Policies and Initiatives

AuSM’s Use of Person-First and Identity-First Language

The Autism Society of Minnesota respects the right of individuals to be referred to with language that makes them comfortable. There currently isn’t a universally accepted way to refer to an individual on the autism spectrum. Some recommend person-first language (“a person with autism”) to highlight that an individual is a person before a disability. However, others, often self-advocates, note that autism is an important part of their identity that cannot be separated from who they are, and thus recommend identity-first language (“autistic”).

In preparing communications with our community, AuSM will be intentional in considering audience language preferences for specific printed materials, social media posts, on our website, in e-mails, and in other forms in which we present public information. When audience or personal preference is not known, or when AuSM is referring to a large group of people, AuSM will default to person-first language.

If you are visiting AuSM and prefer that AuSM staff members use person-first, identity-first, or another form of address, please let an AuSM staff member know.

Functioning Language

AuSM recommends avoiding the terms “low-functioning” and “high-functioning” and “mild/severe” autism. These terms can be misleading. Someone who can hold down a job may struggle in other areas of their life. Alternatively, someone who uses a communication device may require no personal support. Additionally, someone’s ability to function can depend on context: the environment, the supports in place, their emotional state, and their level of stress. People’s abilities will change over time, whereas labels tend to be static. These labels often will be used to deny services to those seen as “high functioning” or to deny the agency and abilities of those seen as “low functioning.” Instead, you might describe the specific supports or challenges an individual has, talk about the accommodations they need, or simply refer to the individual as having autism unless more information is necessary.

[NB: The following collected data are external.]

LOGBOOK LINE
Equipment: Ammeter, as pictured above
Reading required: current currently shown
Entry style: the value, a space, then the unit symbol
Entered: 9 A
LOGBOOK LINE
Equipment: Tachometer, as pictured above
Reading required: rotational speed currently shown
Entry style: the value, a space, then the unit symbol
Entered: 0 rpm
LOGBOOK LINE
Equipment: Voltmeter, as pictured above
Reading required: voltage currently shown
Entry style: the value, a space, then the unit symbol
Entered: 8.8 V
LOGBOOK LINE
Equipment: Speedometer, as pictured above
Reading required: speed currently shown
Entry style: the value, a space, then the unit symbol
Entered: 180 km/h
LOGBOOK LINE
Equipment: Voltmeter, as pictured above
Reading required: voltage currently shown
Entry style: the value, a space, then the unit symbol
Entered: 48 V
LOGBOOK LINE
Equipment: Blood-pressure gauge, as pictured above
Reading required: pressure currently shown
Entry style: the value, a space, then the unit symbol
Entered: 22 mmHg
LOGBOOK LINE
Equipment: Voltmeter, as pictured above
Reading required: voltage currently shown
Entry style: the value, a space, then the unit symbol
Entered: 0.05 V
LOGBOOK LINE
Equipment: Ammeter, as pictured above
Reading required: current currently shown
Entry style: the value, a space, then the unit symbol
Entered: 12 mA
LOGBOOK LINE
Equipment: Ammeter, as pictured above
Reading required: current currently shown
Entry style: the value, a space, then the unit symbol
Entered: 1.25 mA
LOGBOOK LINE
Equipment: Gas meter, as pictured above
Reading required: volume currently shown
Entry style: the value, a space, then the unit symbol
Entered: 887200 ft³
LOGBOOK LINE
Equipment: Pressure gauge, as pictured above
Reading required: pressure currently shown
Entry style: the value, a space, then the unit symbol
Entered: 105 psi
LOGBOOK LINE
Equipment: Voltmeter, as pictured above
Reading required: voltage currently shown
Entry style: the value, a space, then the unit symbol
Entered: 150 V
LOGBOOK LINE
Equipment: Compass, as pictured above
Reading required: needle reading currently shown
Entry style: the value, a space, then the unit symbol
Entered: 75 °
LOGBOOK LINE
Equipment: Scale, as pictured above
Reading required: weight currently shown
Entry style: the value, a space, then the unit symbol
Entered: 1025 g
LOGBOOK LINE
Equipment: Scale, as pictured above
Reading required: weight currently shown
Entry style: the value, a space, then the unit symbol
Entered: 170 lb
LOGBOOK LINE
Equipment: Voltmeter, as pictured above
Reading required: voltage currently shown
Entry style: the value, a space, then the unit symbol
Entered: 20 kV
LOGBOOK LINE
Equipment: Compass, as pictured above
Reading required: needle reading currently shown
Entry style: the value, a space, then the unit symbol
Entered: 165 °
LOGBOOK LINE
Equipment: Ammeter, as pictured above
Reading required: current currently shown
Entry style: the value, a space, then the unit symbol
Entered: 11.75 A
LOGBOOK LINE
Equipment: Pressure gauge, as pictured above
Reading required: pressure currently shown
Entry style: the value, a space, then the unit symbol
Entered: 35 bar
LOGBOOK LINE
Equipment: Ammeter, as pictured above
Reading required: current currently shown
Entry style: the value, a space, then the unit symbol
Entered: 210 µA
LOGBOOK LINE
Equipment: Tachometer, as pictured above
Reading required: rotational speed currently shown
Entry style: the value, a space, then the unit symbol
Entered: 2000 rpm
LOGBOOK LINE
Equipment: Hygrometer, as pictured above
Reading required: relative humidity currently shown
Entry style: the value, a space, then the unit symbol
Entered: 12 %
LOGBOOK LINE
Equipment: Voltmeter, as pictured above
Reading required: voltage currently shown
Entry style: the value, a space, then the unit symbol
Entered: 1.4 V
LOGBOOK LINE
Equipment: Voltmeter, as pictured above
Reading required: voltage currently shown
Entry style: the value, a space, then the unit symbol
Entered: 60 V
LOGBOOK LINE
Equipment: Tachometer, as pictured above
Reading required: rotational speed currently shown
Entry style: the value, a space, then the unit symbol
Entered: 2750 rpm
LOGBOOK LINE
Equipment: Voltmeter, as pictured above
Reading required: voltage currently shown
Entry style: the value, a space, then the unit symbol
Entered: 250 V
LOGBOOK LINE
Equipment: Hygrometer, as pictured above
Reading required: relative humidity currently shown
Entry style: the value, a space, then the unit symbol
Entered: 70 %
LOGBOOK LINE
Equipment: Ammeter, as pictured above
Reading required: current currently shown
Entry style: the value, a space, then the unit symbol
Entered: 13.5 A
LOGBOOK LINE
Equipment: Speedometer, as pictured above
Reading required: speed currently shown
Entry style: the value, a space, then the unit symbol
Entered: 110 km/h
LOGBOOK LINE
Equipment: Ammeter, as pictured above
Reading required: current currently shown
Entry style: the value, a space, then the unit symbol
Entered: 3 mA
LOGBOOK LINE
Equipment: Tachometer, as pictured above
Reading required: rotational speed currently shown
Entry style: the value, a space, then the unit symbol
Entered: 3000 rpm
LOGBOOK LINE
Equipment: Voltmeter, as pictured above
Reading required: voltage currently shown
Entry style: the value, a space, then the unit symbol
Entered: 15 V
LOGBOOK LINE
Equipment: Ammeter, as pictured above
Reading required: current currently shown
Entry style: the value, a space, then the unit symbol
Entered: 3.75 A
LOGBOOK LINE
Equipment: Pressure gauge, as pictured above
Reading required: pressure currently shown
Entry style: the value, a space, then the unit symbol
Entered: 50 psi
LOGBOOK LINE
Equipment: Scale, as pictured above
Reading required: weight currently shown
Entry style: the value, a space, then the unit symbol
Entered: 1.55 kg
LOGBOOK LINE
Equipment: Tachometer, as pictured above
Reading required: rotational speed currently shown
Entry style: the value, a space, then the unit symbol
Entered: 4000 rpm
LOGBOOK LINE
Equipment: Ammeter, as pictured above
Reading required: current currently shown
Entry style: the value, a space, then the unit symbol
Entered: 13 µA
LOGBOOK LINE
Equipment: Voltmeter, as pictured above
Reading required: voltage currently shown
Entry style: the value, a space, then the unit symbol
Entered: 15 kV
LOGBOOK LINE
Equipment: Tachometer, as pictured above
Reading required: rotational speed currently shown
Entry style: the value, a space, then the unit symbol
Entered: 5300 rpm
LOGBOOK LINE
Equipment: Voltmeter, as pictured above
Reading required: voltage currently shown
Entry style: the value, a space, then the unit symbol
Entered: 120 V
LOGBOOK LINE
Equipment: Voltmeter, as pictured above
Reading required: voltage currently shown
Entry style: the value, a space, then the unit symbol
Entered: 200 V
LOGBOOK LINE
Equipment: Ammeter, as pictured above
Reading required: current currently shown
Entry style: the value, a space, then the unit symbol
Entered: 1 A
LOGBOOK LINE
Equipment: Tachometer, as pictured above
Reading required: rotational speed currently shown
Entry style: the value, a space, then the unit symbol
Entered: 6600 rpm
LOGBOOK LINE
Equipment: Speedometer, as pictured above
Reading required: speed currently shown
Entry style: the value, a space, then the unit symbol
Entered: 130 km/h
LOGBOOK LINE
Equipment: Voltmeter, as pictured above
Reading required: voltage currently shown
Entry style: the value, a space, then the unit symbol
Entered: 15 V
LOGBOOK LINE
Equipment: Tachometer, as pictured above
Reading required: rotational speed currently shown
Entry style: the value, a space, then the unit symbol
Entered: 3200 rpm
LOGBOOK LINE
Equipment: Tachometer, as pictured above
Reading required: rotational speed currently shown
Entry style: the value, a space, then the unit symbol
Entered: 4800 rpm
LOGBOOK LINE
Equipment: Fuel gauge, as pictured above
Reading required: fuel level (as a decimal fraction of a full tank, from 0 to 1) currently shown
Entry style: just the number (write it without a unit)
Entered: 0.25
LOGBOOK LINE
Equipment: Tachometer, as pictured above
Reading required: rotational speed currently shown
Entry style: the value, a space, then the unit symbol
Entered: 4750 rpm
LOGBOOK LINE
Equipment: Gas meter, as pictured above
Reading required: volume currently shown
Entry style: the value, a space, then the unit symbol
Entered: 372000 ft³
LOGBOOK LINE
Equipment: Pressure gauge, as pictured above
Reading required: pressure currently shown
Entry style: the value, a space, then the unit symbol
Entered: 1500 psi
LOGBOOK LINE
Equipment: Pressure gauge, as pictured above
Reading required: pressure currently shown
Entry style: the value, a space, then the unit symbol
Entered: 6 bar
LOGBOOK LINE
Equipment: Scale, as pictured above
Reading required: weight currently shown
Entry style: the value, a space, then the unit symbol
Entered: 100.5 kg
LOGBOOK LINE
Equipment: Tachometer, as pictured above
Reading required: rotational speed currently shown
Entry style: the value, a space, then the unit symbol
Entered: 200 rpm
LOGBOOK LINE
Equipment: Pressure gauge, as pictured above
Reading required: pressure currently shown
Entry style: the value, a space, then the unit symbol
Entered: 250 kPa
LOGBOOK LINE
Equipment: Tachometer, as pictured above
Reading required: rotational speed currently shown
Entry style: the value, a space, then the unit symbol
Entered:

Website and Social Media Posting Policy

In line with our mission, AuSM will share and promote events and information to the autism
community through the AuSM website, Facebook page, Twitter feed, and other social media provided that the events and information share our philosophy and support our goals:

  • Inform and educate families, professionals, and the community about autism spectrum
    disorders and promising interventions that meet individual needs.
  • Advocate for appropriate services and rights for people with ASD and their families.
  • Support families and individuals through services and relationships.
  • Do not directly conflict with AuSM events and/or information.

If the above criteria are met, we will consider posting information as space allows. The length of time events and information are shared through AuSM’s website and social media is at the discretion of AuSM. AuSM is not responsible for reproductions of information taken from AuSM’s website and/or social media once the information is posted. AuSM reserves the right to remove or edit events and/or information from its website and/or social media without notice.